At 25 to 40 cents per kilowatt hour, PV-generated
electricity is still more costly than electricity purchased
from our country’s extensive electric grid. Still, many
people are turning to this clean-energy option for reasons
of ecology rather than economy. Most of our electricity
comes from coal, oil or large hydroelectric dams, all of
which have devastating environmental impacts. The use of
solar power can reduce dependence on these environmentally
damaging sources. In fact, a one-kilowatt PV system can
prevent 150 pounds of coal from being mined and 300 pounds
of carbon dioxide from entering the atmosphere each month.

These facts convinced Randy Udall, director of the
Community Office of Resource Efficiency (CORE) in Aspen,
Colorado that PV is cost-effective. “Conventional energy
economics assumes that the future is worthless and the
environment doesn’t matter,” Randy says. “If you value the
future or the environment, PV is cost-effective.”

To encourage more homeowners to invest in PV systems, CORE
started a fi nancing program. Through CORE’s program,
customers make a small down payment and receive a
zero-interest loan to pay for the rest of their system over
four to six years. CORE pays the interest on the loan.

Spinning Backwards

One thing that makes grid-tied PV attractive to homeowners
is net metering. Under PURPA, utility customers can sell
excess electricity to the utility company.
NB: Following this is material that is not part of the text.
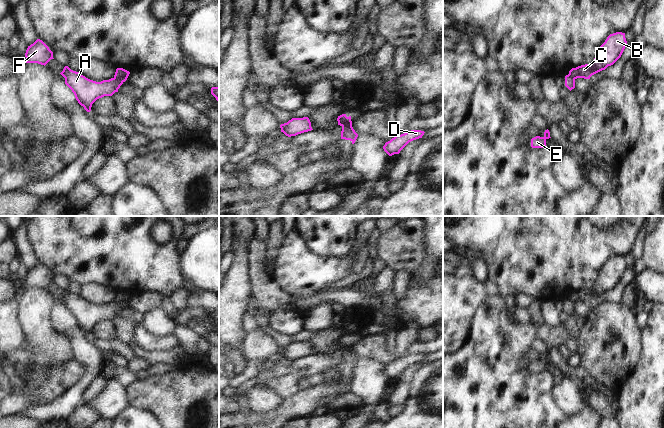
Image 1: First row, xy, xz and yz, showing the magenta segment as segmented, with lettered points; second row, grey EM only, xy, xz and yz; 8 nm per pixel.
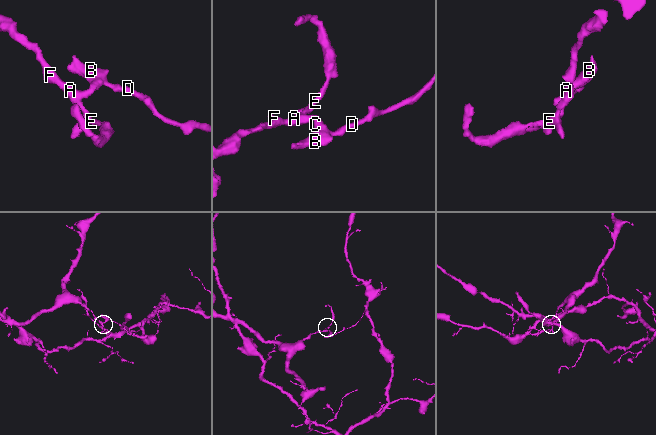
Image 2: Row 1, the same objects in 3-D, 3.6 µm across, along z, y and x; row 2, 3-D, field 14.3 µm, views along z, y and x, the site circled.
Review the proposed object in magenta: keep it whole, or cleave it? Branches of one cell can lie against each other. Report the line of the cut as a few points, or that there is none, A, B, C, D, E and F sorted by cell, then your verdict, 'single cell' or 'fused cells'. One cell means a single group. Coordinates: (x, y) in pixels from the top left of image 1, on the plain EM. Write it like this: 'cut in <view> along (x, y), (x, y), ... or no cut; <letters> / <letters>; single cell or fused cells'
cut in xy along (114, 300), (124, 305); A E F / B C D; fused cells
However, the
utility only needs to purchase that electricity at the
wholesale price — much lower than the retail price. The
excess energy is metered using an additional meter that
must be installed at the customer’s expense. But if the
utility offers net metering, the customer can use the
excess electricity to offset electricity used during the
billing period. Currently, 30 states require at least some
utilities to offer net metering.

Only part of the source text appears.